── Data to use ──
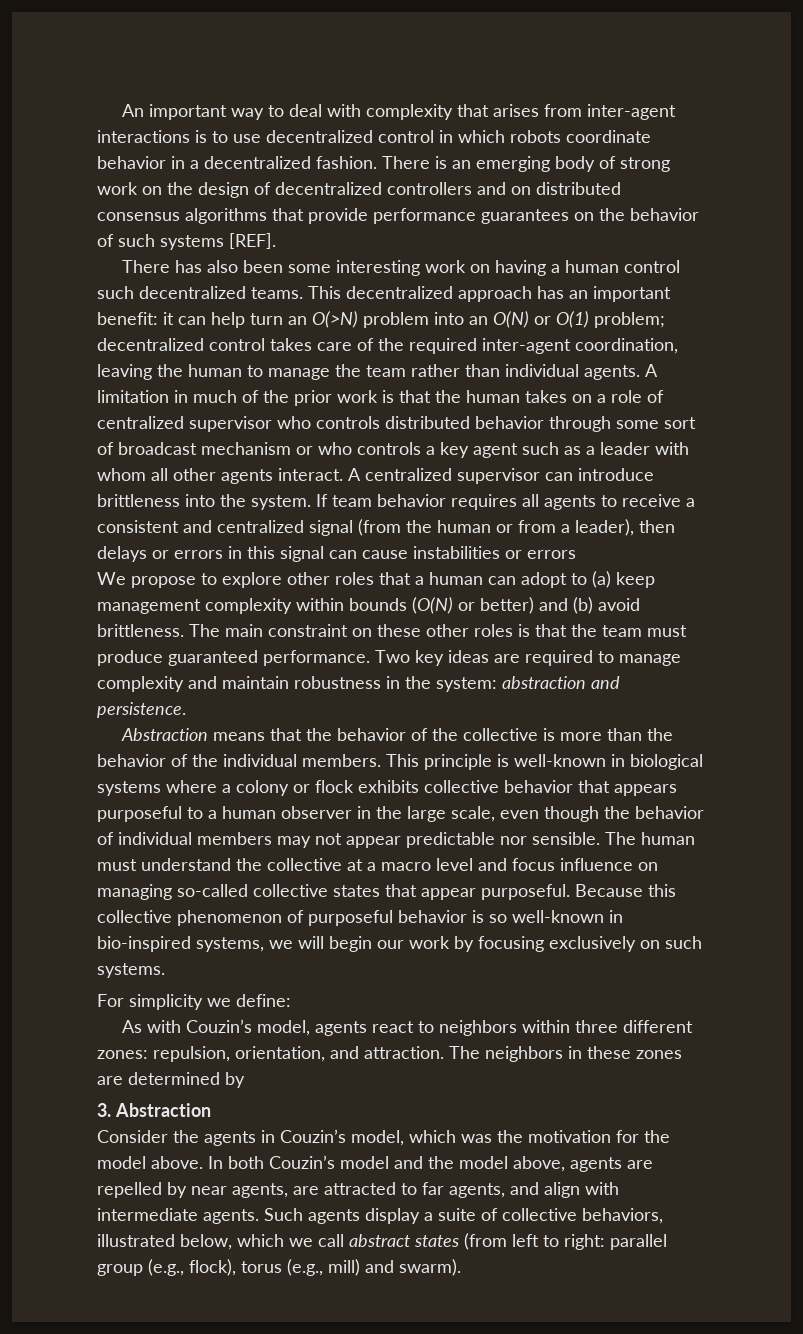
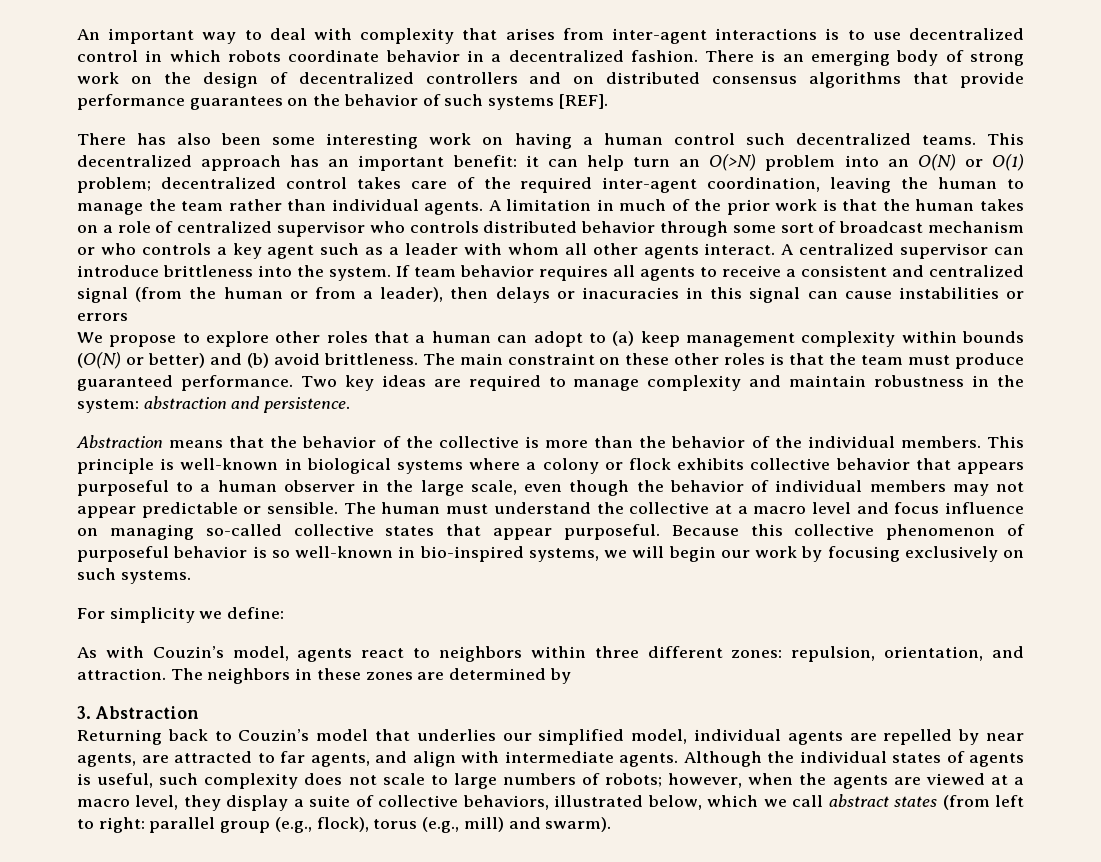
[174,550,223,559] errors -> [581,287,679,299] inacuracies
[500,836,527,845] nor -> [243,506,262,514] or
[97,1129,670,1146] [97,1155,565,1172] Consider the agents in Couzin’s model, which was the motivation for the model above. In both Couzin’s model and the model above, -> [77,729,781,745] Returning back to Couzin’s model that underlies our simplified model, individual
[264,1208,360,1224] Such agents -> [683,751,1024,767] [77,773,1024,789] [77,795,221,811] Although the individual states of agents is useful, such complexity does not scale to large numbers of robots; however, when the agents are viewed at a macro level, they

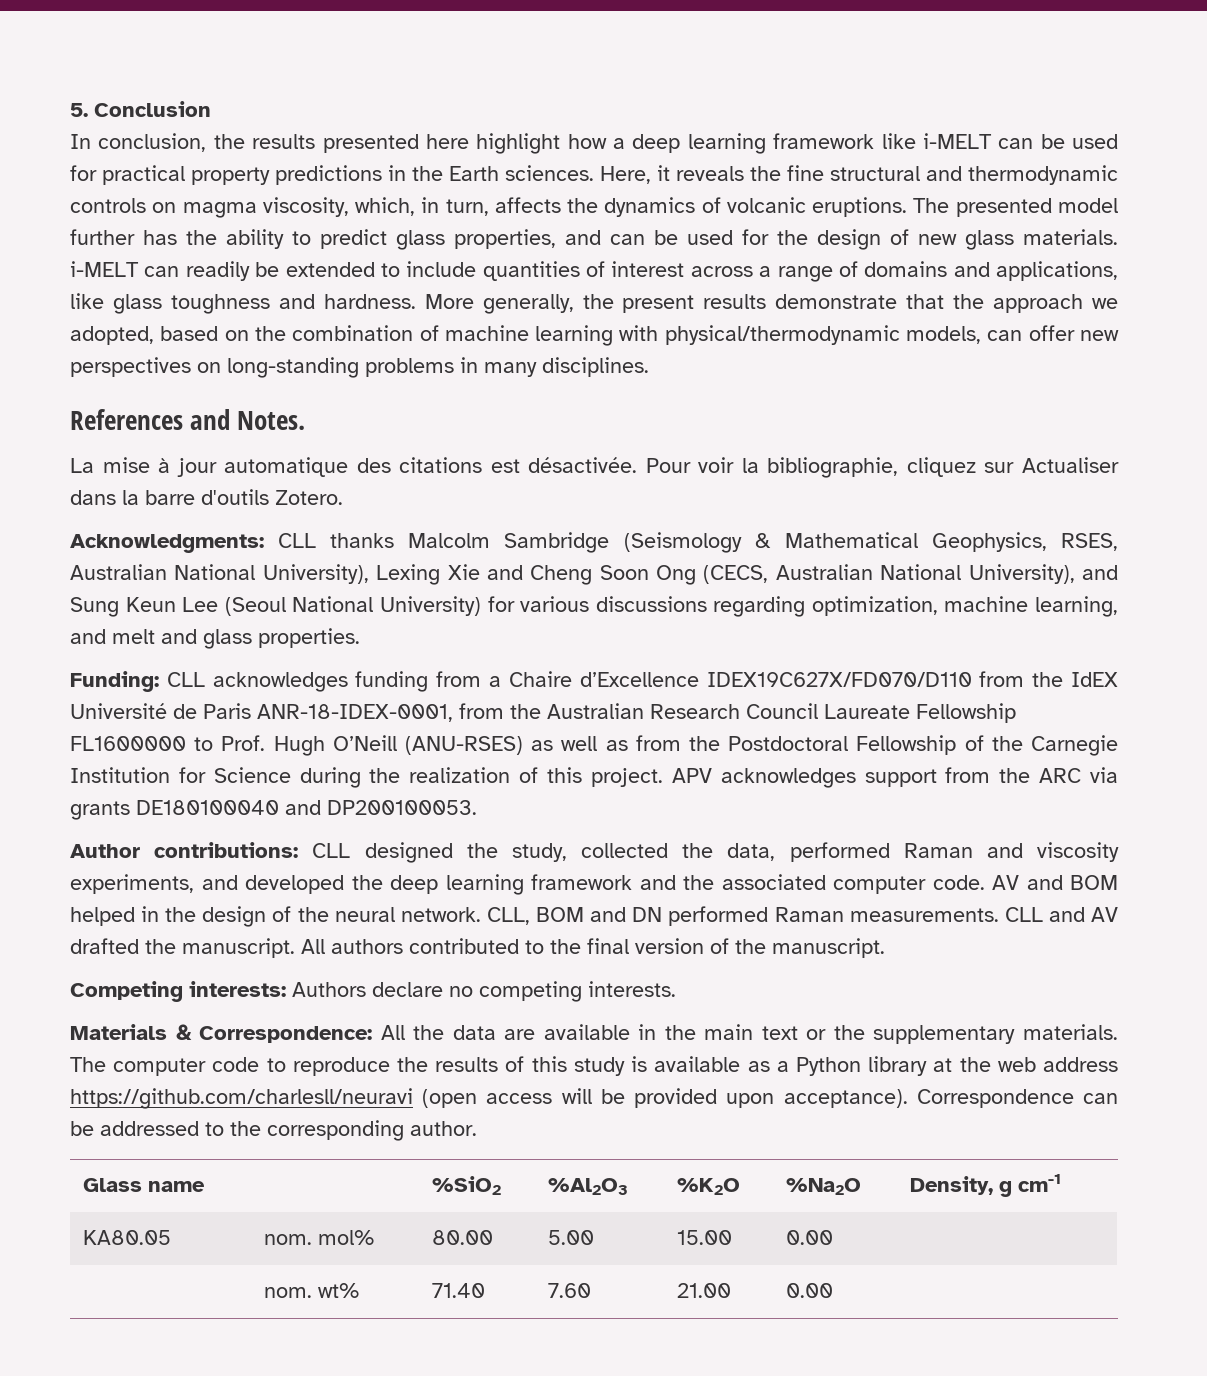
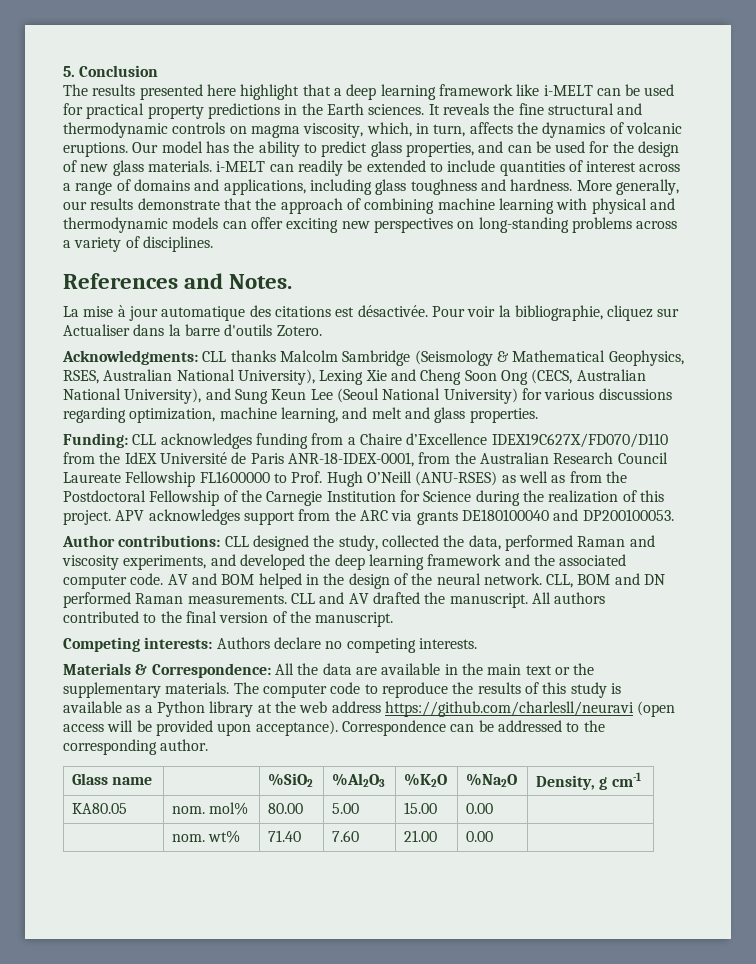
[70,133,245,152] In conclusion, the -> [63,84,88,96] The
[567,134,607,149] how -> [302,84,331,96] that
[600,165,670,184] Here, it -> [428,104,440,115] It
[913,198,1118,217] [70,229,135,245] The presented model further -> [132,141,203,153] Our model
[70,293,104,309] like -> [309,179,372,195] including
[582,294,695,313] the present -> [63,201,87,210] our
[1092,298,1118,309] [70,325,982,346] we adopted, based on the combination of machine learning with physical/thermodynamic models, -> [346,198,675,214] [63,217,219,233] of combining machine learning with physical and thermodynamic models
(1075, 333) none -> [286,218,339,233] exciting
[460,357,537,377] in many -> [636,221,678,229] [63,236,140,252] across a variety of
───
◆ Job
Reproduce all the records verbatim, excluding images.

◆ Solution for this exercise
[174,550,223,559] errors -> [581,287,679,299] inacuracies
[500,836,527,845] nor -> [243,506,262,514] or
[97,1129,670,1146] [97,1155,565,1172] Consider the agents in Couzin’s model, which was the motivation for the model above. In both Couzin’s model and the model above, -> [77,729,781,745] Returning back to Couzin’s model that underlies our simplified model, individual
[264,1208,360,1224] Such agents -> [683,751,1024,767] [77,773,1024,789] [77,795,221,811] Although the individual states of agents is useful, such complexity does not scale to large numbers of robots; however, when the agents are viewed at a macro level, they

[70,133,245,152] In conclusion, the -> [63,84,88,96] The
[567,134,607,149] how -> [302,84,331,96] that
[600,165,670,184] Here, it -> [428,104,440,115] It
[913,198,1118,217] [70,229,135,245] The presented model further -> [132,141,203,153] Our model
[70,293,104,309] like -> [309,179,372,195] including
[582,294,695,313] the present -> [63,201,87,210] our
[1092,298,1118,309] [70,325,982,346] we adopted, based on the combination of machine learning with physical/thermodynamic models, -> [346,198,675,214] [63,217,219,233] of combining machine learning with physical and thermodynamic models
(1075, 333) none -> [286,218,339,233] exciting
[460,357,537,377] in many -> [636,221,678,229] [63,236,140,252] across a variety of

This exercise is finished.